───── DATA TO EXAMINE
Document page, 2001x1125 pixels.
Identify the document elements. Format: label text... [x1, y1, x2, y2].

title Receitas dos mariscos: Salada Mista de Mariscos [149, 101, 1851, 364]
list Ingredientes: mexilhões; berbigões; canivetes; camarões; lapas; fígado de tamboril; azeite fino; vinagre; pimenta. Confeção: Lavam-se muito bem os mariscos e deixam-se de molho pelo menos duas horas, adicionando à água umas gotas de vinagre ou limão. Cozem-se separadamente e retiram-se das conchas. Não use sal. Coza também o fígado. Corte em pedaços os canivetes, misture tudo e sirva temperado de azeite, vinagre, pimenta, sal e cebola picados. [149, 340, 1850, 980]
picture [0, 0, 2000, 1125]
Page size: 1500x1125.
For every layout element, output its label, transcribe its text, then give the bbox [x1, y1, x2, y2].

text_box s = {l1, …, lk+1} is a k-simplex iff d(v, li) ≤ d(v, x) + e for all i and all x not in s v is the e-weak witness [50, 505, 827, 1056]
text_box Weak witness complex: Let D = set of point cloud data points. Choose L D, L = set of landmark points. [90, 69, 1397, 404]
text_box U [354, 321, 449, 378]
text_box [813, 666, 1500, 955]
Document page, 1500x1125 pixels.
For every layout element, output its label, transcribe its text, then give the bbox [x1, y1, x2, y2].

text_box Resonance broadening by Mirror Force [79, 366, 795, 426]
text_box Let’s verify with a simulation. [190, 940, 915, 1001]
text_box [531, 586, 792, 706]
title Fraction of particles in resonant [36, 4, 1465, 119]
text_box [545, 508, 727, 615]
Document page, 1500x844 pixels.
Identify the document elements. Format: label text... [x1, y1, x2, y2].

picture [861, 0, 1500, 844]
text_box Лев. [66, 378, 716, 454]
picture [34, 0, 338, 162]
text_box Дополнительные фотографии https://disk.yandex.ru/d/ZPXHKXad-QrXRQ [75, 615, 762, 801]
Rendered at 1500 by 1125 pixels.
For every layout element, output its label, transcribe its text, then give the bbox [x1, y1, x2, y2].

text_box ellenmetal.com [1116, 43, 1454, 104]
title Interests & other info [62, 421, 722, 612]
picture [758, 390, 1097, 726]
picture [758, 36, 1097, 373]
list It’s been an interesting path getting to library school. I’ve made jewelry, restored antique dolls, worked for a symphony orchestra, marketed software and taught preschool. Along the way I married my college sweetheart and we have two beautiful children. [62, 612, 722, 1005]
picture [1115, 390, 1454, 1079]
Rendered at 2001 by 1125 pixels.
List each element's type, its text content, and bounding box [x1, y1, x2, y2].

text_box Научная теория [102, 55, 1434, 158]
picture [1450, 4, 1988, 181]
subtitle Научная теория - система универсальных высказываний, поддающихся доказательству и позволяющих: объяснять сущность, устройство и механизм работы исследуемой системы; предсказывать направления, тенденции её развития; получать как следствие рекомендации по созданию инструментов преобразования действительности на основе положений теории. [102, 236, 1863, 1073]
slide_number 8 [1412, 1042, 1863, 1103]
──────────
## WORK TO COMPLETE:
Return all lines of the data in which the string "pixels" appears.

## TASK OUTPUT:
Document page, 2001x1125 pixels.
Document page, 1500x1125 pixels.
Document page, 1500x844 pixels.
Rendered at 1500 by 1125 pixels.
Rendered at 2001 by 1125 pixels.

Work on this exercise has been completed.